A: Would you say that your teaching approach has changed much over the years?

ND: I suspect the answer is yes, but it might be more what I think is now more important to teach. I’ve certainly changed the mechanics of some courses a lot. I used to have very long bi-weekly or three-week long assignments in the introductory classes, just so you could get a lot of content in those. And I found that it just simply didn’t work at that particular level. So I’ve gone all the way back to essential weekly homework—which to me is much more boring, but the students end up learning the material better. We’ve certainly changed content, but that’s not so much me, that’s more [the whole Department]. We’ve thought about whether this is the right curriculum for computer science at Wesleyan—not so much about what they want to know, but what they should know to continue their studies. 

A: What do you think about the Code_Wes club that students started to support coding interest on campus?

ND: I think it’s awesome. This sort of thing comes and goes, and the more it comes, the better. I remember some 10–15 years ago, we had a cadre of students interested in having extracurricular coding and programming activities. We thought that was fantastic—you don’t learn everything in classes, and there’s no way you’re going to. So you should be reaching out. The fact that there is a cohort of welcoming students that gets everyone involved no matter what their level or what they can contribute is great. It would be nice if faculty had more time to organize things like this. But one, we don’t, and two, I’m not sure it would be so good. It’s probably better for students to figure out what they want to do. 

A: If you could give college freshmen interested in computer science any advice, what would it be?

ND: The main thing I wish more of them would realize, is that what they’ve typically seen presented as computer science is not necessarily computer science. Computer science is a scientific discipline: we have research subjects, we have languages and techniques to ask and answer questions. And while programming certainly comes up for most of us, that’s not the actual science part. Occasionally it is and it’s important and it can be a lot of fun. But a lot of times, incoming freshmen, their perspective on computer science is that it’s mainly programming. So they can be a bit frustrated when they get to classes like [“Computer Science I” (COMP211) and “Computer Science II” (COMP212)], where, yes you have to do programming, but you have to do a lot more

A: That’s fascinating—especially because programming is just such a natural heuristic for thinking about computer science that it leaves very little room for anything else. 

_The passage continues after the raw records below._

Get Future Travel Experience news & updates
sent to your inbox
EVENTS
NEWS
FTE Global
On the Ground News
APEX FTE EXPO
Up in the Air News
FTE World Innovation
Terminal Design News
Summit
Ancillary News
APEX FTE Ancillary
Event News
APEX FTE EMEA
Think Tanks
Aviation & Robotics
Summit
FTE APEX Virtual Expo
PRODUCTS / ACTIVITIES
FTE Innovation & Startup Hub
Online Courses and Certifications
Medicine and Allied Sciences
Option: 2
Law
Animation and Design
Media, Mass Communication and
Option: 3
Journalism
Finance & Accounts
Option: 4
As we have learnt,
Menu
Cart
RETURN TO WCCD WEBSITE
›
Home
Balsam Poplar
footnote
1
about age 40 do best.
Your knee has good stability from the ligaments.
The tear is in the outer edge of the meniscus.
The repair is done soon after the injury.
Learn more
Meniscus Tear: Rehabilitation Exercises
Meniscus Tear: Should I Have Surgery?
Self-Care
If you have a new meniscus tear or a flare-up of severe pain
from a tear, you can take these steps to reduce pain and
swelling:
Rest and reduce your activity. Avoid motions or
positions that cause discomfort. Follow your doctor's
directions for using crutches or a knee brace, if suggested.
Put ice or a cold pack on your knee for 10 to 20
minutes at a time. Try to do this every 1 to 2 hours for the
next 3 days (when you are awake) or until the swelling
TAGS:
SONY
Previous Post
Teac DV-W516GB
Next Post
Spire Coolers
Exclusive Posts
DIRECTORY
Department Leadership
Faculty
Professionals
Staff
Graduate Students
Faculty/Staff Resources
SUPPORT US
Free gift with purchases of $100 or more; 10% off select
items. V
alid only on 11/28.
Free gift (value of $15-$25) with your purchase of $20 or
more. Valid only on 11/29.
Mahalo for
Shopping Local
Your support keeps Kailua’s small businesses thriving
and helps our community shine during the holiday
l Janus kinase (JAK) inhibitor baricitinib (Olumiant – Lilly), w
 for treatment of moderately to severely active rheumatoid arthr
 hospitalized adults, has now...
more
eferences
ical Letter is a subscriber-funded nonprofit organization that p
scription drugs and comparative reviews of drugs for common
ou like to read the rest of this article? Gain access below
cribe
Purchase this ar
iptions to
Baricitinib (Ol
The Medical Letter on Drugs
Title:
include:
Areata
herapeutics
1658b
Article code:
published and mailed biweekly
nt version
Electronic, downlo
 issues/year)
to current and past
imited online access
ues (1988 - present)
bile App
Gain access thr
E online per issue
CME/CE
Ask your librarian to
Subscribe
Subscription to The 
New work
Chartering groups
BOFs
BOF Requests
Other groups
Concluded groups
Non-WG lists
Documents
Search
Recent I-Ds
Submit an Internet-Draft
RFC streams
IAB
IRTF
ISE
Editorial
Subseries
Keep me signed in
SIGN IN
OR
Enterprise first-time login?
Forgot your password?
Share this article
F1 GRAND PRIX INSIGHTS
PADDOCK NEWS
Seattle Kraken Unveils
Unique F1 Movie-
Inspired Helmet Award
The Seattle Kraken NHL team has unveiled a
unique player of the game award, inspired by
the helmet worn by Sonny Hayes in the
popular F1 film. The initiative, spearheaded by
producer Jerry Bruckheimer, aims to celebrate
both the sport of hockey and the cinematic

ND: That’s also important for incoming students to realize. It depends on how much they enjoy programming—if they absolutely hate sitting in front of a computer, computer science probably isn’t the best thing for them. But if you can treat sitting in front of the computer as a necessary chore to do the things that you like to do, there’s plenty to be done that’s not just programming. If you work in any of our research groups, certainly you’ll do some programming for many of us—but the interesting questions are deeper, they’re much, much deeper.